BEGIN

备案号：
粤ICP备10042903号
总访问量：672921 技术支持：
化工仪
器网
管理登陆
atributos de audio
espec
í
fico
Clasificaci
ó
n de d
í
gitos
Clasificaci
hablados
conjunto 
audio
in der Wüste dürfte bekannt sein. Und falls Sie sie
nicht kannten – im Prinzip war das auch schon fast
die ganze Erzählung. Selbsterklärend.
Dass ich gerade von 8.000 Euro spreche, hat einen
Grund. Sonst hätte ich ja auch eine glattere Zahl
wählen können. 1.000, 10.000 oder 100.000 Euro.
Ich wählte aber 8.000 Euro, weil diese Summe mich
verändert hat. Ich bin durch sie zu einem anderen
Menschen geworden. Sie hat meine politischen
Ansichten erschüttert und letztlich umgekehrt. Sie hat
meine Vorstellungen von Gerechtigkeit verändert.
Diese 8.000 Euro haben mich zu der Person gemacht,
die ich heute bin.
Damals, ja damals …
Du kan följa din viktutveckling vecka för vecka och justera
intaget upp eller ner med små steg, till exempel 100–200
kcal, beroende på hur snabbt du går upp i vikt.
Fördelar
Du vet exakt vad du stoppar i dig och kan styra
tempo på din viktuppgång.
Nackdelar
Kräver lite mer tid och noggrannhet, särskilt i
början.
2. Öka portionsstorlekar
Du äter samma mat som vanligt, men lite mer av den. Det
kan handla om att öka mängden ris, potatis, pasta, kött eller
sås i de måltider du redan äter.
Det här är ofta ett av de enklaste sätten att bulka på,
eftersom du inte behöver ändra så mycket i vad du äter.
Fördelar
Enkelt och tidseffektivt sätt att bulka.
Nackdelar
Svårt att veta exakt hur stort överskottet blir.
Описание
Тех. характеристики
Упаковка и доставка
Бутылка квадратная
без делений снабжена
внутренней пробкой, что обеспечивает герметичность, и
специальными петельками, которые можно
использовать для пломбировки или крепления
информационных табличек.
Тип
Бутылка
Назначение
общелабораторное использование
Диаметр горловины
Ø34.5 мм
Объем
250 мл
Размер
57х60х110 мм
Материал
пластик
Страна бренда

END

§ WHAT IS REQUIRED: The listing above should be repeated in its entirety, unchanged.

§ COMPLETED EXERCISE:
备案号：
粤ICP备10042903号
总访问量：672921 技术支持：
化工仪
器网
管理登陆
atributos de audio
espec
í
fico
Clasificaci
ó
n de d
í
gitos
Clasificaci
hablados
conjunto 
audio
in der Wüste dürfte bekannt sein. Und falls Sie sie
nicht kannten – im Prinzip war das auch schon fast
die ganze Erzählung. Selbsterklärend.
Dass ich gerade von 8.000 Euro spreche, hat einen
Grund. Sonst hätte ich ja auch eine glattere Zahl
wählen können. 1.000, 10.000 oder 100.000 Euro.
Ich wählte aber 8.000 Euro, weil diese Summe mich
verändert hat. Ich bin durch sie zu einem anderen
Menschen geworden. Sie hat meine politischen
Ansichten erschüttert und letztlich umgekehrt. Sie hat
meine Vorstellungen von Gerechtigkeit verändert.
Diese 8.000 Euro haben mich zu der Person gemacht,
die ich heute bin.
Damals, ja damals …
Du kan följa din viktutveckling vecka för vecka och justera
intaget upp eller ner med små steg, till exempel 100–200
kcal, beroende på hur snabbt du går upp i vikt.
Fördelar
Du vet exakt vad du stoppar i dig och kan styra
tempo på din viktuppgång.
Nackdelar
Kräver lite mer tid och noggrannhet, särskilt i
början.
2. Öka portionsstorlekar
Du äter samma mat som vanligt, men lite mer av den. Det
kan handla om att öka mängden ris, potatis, pasta, kött eller
sås i de måltider du redan äter.
Det här är ofta ett av de enklaste sätten att bulka på,
eftersom du inte behöver ändra så mycket i vad du äter.
Fördelar
Enkelt och tidseffektivt sätt att bulka.
Nackdelar
Svårt att veta exakt hur stort överskottet blir.
Описание
Тех. характеристики
Упаковка и доставка
Бутылка квадратная
без делений снабжена
внутренней пробкой, что обеспечивает герметичность, и
специальными петельками, которые можно
использовать для пломбировки или крепления
информационных табличек.
Тип
Бутылка
Назначение
общелабораторное использование
Диаметр горловины
Ø34.5 мм
Объем
250 мл
Размер
57х60х110 мм
Материал
пластик
Страна бренда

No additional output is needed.